Migliaia di proiettili di cannone e mortaio, centinaia di chilometri di filo spinato, un numero incalcolabile di colpi sparati da pistole, mitragliatrici e fucili. La Grande Guerra, che gli eserciti dell’Italia e dell’Austria-Ungheria hanno combattuto sulla Presanella e sull’Adamello tra il 1915 e il 1918, ha causato migliaia di morti, feriti e congelati, ha sconvolto le vette, le alte valli e i ghiacciai, ha creato danni enormi alle popolazioni locali. Le battaglie per il possesso del Corno di Cavento e di altre cime sono tra le più alte della storia europea.
Oggi, più di un secolo dopo quella immane tragedia, i segni lasciati dal conflitto ad alta quota compongono un gigantesco memoriale. I turisti che non si allontanano dalle strade e dagli impianti di risalita possono visitare i musei di Forte Strino, di Vermiglio e di Temù, escursionisti e alpinisti possono raggiungere il cannone italiano della Lobbia Alta e quello austro-ungarico ai piedi del Carè Alto, i tunnel del Corno di Cavento e lo spettacolare Sentiero dei Fiori del Presena.
La memoria della Grande Guerra sull’Adamello, però, non è fatta solo di ricordi e paesaggi. Uno studio recentemente condotto sui tre ghiacciai di Lares, del Presena e d’Amola dai ricercatori del Museo delle Scienze di Trento (MUSE) e dell’Università americana dell’Ohio, con il sostegno della Fondazione Cogeme ETS di Rovato (Brescia) permette di osservare l’eredità della Prima Guerra Mondiale sulle Alpi italiane da un punto di vista diverso: l’impatto sulla fauna glaciale.
I metalli (rame, ferro, piombo, nichel, stagno, arsenico, antimonio, zinco), utilizzati per produrre fucili, mitragliatrici e, cannoni e soprattutto i proiettili, oggi “liberati” dal ritiro dei ghiacciai, lasciano tracce evidenti nelle acque di fusione. Aiuta a studiare la loro presenza l’assorbimento da parte delle larve dei chironomidi, i moscerini che vivono nei gelidi torrenti glaciali.
Ricercatori e ricercatrici statunitensi e italiani, utilizzando la spettrometria di massa, hanno identificato 31 elementi legati ai combattimenti di oltre un secolo fa nell’acqua degli emissari dei tre ghiacciai e nelle larve del moscerino Diamesa zernyi.
Nell’acqua sono stati osservati arricchimenti per antimonio e uranio nel torrente Presena e per argento, arsenico, bismuto, cadmio, litio, molibdeno, piombo, antimonio e uranio nel torrente Lares. Le larve hanno accumulato gli inquinanti in concentrazioni fino a 90.000 volte superiori rispetto a quelle dell’acqua.
In particolare, le larve raccolte nel torrente Lares hanno accumulato la maggior quantità di metalli e metalloidi, compresi quelli più utilizzati nella produzione di proiettili di artiglieria, come arsenico, rame, nichel, piombo e antimonio. Va detto che rame, nichel e zinco sono elementi essenziali per la vita, ma le concentrazioni riscontrate nei siti più contaminati superano di gran lunga quelle considerate normali.
La ricerca è stata pubblicata da pochi giorni dalla autorevole rivista scientifica “Chemosphere”, con il titolo “Metal enrichment in ice-melt water and uptake by chironomids as possible legacy of World War One in the Italian Alps”.
“I moscerini che abbiamo studiato”, spiega Valeria Lencioni, coordinatrice dell’Ambito Clima ed Ecologia del MUSE, “sono gli unici insetti che riescono a colonizzare le gelide acque dei torrenti glaciali, dove le condizioni ambientali sono estreme.
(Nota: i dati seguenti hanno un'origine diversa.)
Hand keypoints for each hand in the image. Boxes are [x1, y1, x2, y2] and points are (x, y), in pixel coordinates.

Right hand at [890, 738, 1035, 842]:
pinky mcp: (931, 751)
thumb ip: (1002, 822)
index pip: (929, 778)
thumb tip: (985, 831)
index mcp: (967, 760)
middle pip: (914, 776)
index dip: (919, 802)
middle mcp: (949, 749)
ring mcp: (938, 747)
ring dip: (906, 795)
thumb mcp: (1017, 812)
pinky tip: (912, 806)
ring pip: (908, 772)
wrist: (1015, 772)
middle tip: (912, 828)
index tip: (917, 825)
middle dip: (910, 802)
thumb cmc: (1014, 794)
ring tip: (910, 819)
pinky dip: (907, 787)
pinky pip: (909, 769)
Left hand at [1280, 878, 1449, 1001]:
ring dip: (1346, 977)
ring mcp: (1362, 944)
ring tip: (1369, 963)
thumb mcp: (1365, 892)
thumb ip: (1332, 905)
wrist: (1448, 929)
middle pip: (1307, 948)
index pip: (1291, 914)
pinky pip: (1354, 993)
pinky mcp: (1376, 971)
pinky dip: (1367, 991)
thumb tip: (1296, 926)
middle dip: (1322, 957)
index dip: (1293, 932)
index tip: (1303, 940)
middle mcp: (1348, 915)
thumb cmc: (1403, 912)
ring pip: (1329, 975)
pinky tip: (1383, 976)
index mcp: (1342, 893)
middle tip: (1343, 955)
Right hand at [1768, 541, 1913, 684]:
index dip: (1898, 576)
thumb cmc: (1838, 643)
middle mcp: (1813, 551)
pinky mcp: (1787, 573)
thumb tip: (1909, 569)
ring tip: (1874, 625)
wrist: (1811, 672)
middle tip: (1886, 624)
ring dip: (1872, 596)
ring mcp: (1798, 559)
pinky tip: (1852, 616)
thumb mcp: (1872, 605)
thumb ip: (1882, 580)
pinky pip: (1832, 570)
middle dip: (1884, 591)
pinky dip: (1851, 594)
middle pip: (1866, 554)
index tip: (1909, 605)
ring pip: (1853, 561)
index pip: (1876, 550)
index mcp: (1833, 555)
Il cibo è scarso e le larve hanno l’intestino pieno di limo glaciale che fissa sulla propria superficie i metalli e li può veicolare nel corpo dell’animale”.
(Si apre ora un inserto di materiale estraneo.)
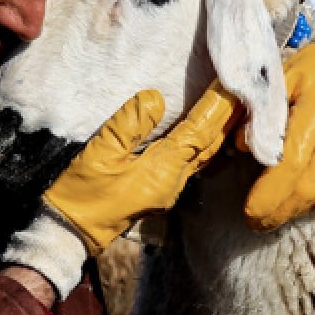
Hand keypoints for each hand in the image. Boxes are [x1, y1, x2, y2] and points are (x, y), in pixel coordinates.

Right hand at [46, 82, 240, 255]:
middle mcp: (174, 182)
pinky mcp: (160, 190)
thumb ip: (129, 124)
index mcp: (163, 172)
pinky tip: (207, 129)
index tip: (231, 81)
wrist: (70, 233)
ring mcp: (169, 188)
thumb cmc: (81, 195)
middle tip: (244, 87)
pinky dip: (204, 140)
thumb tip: (156, 98)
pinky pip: (192, 161)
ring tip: (232, 103)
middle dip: (228, 115)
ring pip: (205, 154)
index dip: (217, 106)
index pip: (199, 132)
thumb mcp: (100, 153)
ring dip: (220, 128)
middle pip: (211, 144)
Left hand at [241, 41, 314, 230]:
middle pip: (307, 188)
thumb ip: (259, 115)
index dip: (269, 194)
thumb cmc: (309, 72)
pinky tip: (301, 198)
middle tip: (257, 222)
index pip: (291, 165)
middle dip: (278, 211)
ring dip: (296, 208)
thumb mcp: (278, 82)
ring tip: (275, 211)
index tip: (250, 212)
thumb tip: (240, 148)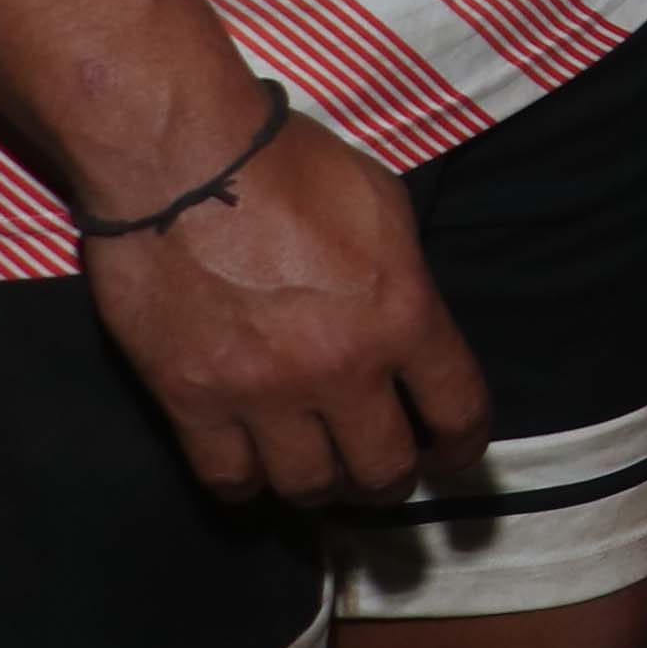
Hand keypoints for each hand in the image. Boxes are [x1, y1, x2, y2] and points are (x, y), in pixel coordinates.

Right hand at [78, 105, 491, 507]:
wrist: (184, 160)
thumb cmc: (290, 166)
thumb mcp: (385, 208)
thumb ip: (402, 282)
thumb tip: (406, 327)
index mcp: (402, 315)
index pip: (458, 409)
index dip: (462, 445)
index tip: (453, 454)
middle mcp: (341, 369)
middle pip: (383, 468)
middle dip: (392, 477)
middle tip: (383, 470)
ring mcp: (263, 393)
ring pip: (308, 487)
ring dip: (322, 487)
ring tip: (321, 475)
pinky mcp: (192, 402)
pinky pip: (228, 479)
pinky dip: (247, 485)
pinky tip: (254, 471)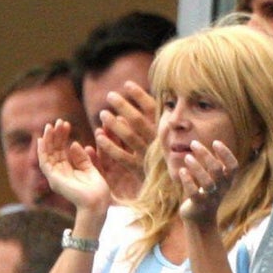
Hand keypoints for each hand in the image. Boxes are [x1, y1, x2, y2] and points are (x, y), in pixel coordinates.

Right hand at [37, 120, 110, 213]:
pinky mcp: (54, 179)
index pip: (61, 151)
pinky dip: (42, 151)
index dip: (62, 137)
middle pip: (53, 151)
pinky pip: (44, 163)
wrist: (97, 203)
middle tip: (59, 121)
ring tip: (51, 126)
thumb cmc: (97, 189)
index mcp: (67, 171)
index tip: (65, 124)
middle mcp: (58, 173)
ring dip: (48, 140)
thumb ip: (81, 157)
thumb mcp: (90, 168)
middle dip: (55, 135)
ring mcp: (55, 177)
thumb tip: (73, 143)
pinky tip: (42, 139)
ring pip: (47, 154)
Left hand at [95, 82, 157, 199]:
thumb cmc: (167, 156)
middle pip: (139, 121)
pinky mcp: (139, 170)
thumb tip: (142, 98)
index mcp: (164, 131)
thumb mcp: (166, 135)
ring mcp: (148, 156)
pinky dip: (110, 147)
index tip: (127, 84)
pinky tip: (99, 137)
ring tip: (103, 114)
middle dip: (124, 107)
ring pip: (129, 137)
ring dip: (114, 125)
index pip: (152, 109)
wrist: (173, 187)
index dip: (140, 96)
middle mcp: (157, 142)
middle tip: (110, 96)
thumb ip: (156, 119)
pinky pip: (122, 157)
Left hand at [177, 140, 238, 226]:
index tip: (215, 142)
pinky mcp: (198, 204)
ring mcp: (210, 197)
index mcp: (228, 181)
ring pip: (207, 182)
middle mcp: (221, 189)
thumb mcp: (214, 179)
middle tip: (194, 143)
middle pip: (217, 170)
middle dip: (205, 155)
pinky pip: (194, 193)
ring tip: (187, 157)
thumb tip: (208, 144)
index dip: (226, 153)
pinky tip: (182, 171)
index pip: (233, 166)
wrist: (200, 219)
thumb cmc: (206, 193)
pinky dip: (188, 181)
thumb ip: (213, 164)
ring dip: (196, 167)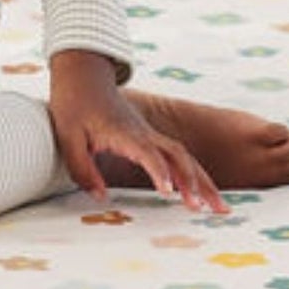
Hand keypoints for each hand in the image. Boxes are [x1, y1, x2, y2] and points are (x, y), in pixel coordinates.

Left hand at [46, 51, 226, 214]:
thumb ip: (82, 168)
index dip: (160, 172)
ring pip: (185, 157)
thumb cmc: (73, 106)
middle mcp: (144, 133)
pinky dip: (194, 174)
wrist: (83, 78)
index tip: (169, 192)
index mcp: (125, 133)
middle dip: (195, 183)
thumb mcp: (67, 137)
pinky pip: (178, 155)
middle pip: (179, 156)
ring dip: (203, 182)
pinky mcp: (150, 136)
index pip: (149, 154)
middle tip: (206, 210)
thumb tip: (100, 197)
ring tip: (221, 209)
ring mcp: (150, 134)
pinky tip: (204, 192)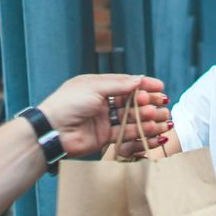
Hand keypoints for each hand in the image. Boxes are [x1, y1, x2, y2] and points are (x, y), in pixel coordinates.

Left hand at [38, 74, 171, 157]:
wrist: (52, 131)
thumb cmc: (68, 103)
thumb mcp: (94, 88)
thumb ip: (118, 85)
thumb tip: (139, 79)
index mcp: (97, 86)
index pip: (125, 83)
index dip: (143, 85)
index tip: (160, 87)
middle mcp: (101, 102)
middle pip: (130, 101)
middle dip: (148, 103)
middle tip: (163, 104)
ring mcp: (103, 120)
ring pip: (130, 118)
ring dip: (146, 118)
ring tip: (161, 118)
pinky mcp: (103, 136)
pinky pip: (125, 133)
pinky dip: (139, 132)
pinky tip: (152, 130)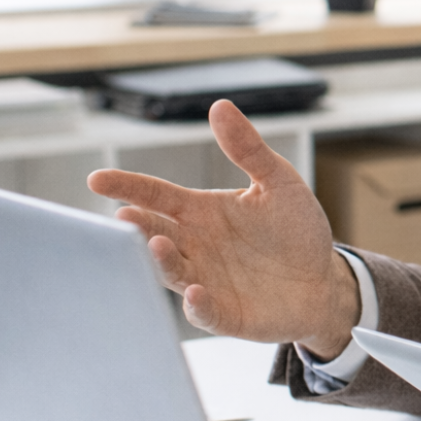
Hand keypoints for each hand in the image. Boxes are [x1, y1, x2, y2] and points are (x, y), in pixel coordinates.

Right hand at [86, 100, 359, 356]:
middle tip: (124, 217)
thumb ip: (248, 150)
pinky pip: (204, 311)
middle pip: (154, 234)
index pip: (156, 196)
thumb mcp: (279, 182)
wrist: (324, 280)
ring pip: (172, 272)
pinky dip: (197, 304)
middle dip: (137, 228)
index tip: (97, 179)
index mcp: (200, 212)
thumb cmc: (295, 229)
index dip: (128, 187)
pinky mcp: (226, 314)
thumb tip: (220, 106)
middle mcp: (194, 246)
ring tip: (156, 244)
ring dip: (162, 261)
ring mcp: (206, 281)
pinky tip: (195, 292)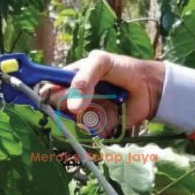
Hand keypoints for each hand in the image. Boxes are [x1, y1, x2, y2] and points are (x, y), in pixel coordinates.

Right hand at [43, 51, 164, 137]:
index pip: (49, 88)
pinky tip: (115, 114)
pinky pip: (93, 131)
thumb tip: (72, 106)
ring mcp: (87, 112)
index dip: (45, 94)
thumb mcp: (101, 63)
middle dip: (73, 105)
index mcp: (71, 78)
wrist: (149, 87)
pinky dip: (104, 124)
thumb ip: (84, 77)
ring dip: (93, 114)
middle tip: (88, 98)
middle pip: (60, 108)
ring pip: (77, 121)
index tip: (47, 97)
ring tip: (109, 101)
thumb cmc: (124, 69)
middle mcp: (75, 97)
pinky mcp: (99, 126)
“Si nutrono probabilmente dei batteri che crescono sulla roccia, essendo scarsi o assenti alghe e detrito organico. Le specie del genere Diamesa sono considerate indicatrici di glacialità e sono minacciate di estinzione dai cambiamenti climatici che alterano l’unico ambiente in cui sono adattate a vivere”.
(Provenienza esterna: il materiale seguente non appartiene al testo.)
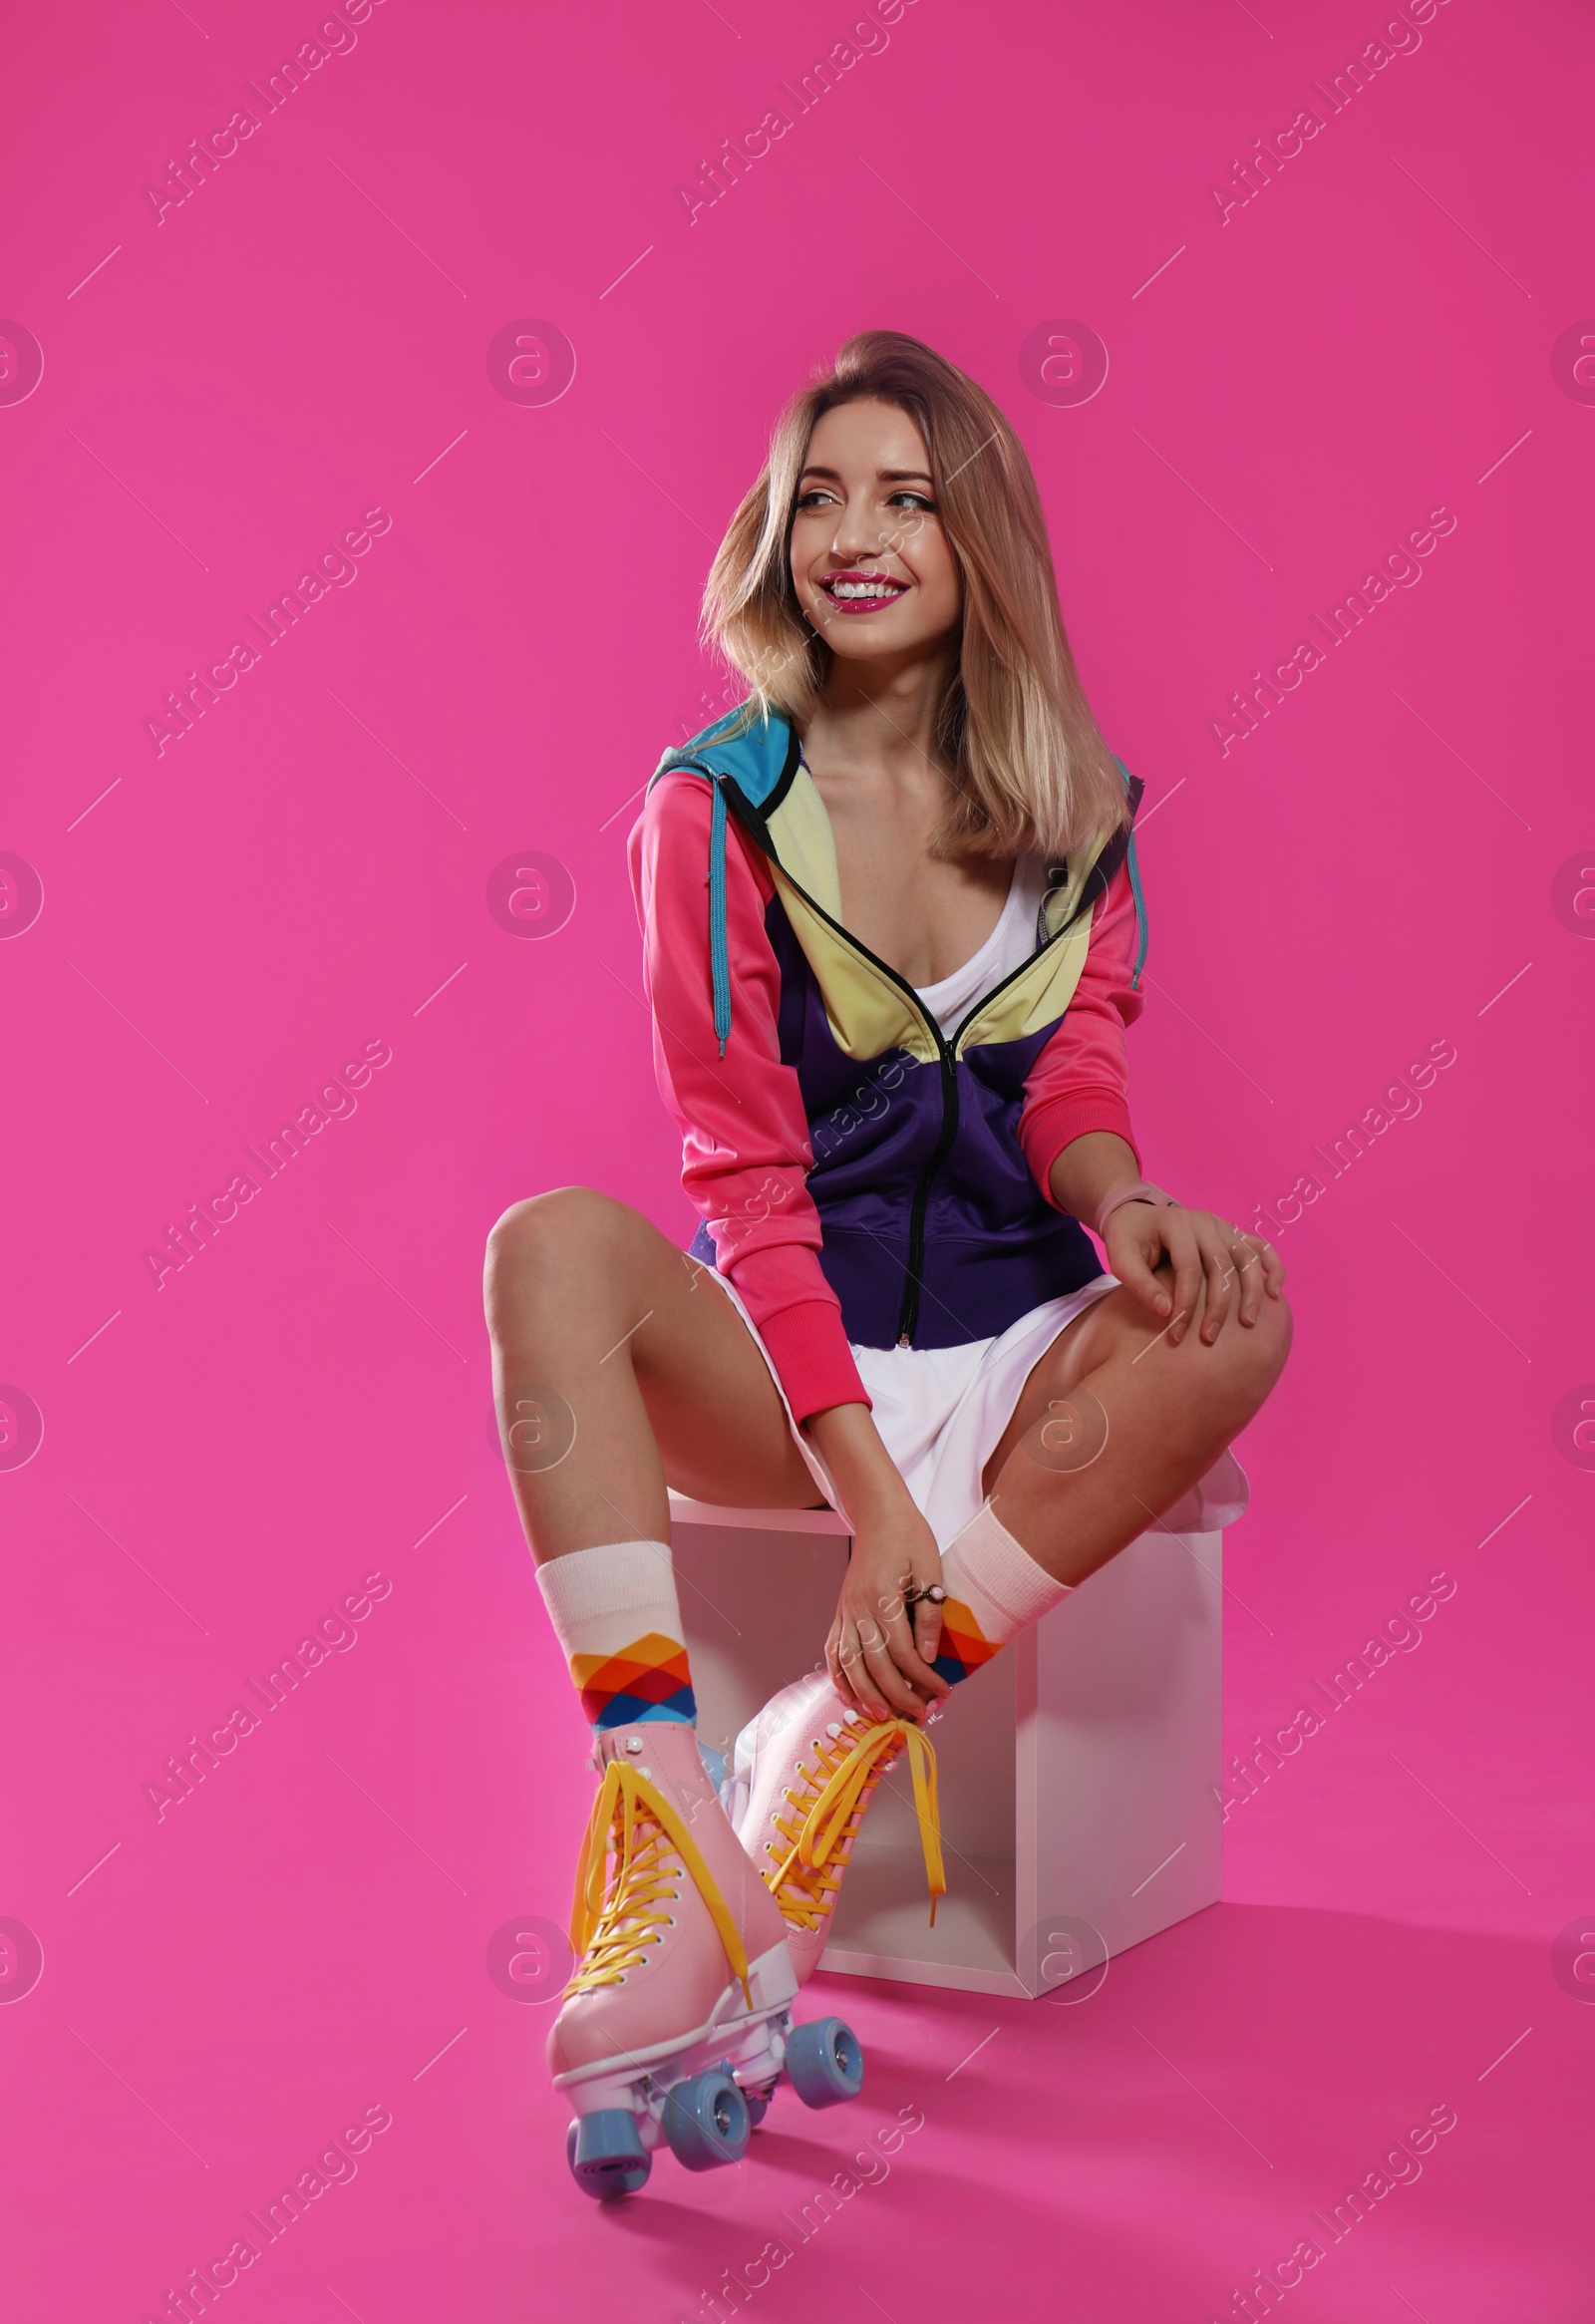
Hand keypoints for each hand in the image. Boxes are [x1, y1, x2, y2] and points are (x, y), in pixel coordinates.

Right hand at [824, 1500, 950, 1722]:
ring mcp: (845, 1611)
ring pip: (849, 1664)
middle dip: (898, 1695)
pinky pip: (832, 1650)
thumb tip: (929, 1657)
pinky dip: (838, 1676)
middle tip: (919, 1712)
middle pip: (875, 1665)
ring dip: (865, 1694)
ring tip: (883, 1714)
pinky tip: (850, 1694)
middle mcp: (858, 1608)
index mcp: (883, 1597)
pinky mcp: (839, 1611)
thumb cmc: (909, 1537)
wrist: (879, 1515)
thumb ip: (929, 1613)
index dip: (923, 1678)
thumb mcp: (930, 1568)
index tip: (943, 1691)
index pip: (903, 1652)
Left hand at [1103, 1202, 1284, 1346]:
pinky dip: (1272, 1268)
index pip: (1188, 1269)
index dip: (1184, 1304)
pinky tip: (1274, 1293)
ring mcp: (1222, 1225)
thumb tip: (1166, 1311)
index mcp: (1176, 1224)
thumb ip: (1139, 1284)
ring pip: (1248, 1257)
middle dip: (1217, 1306)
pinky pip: (1260, 1247)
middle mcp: (1204, 1222)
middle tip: (1209, 1338)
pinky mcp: (1232, 1233)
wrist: (1136, 1215)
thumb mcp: (1120, 1258)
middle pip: (1221, 1265)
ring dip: (1252, 1291)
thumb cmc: (1127, 1239)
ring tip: (1248, 1322)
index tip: (1176, 1335)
“Nei dati raccolti”, conclude Lencioni, “preoccupa soprattutto il nichel, accumulato in una concentrazione vicina a quella considerata critica per la sopravvivenza di altri insetti”. Sono ancora da verificare gli effetti dell’accumulo di metalli e metalloidi nell’organismo di animali che vivono più lontano dai ghiacciai.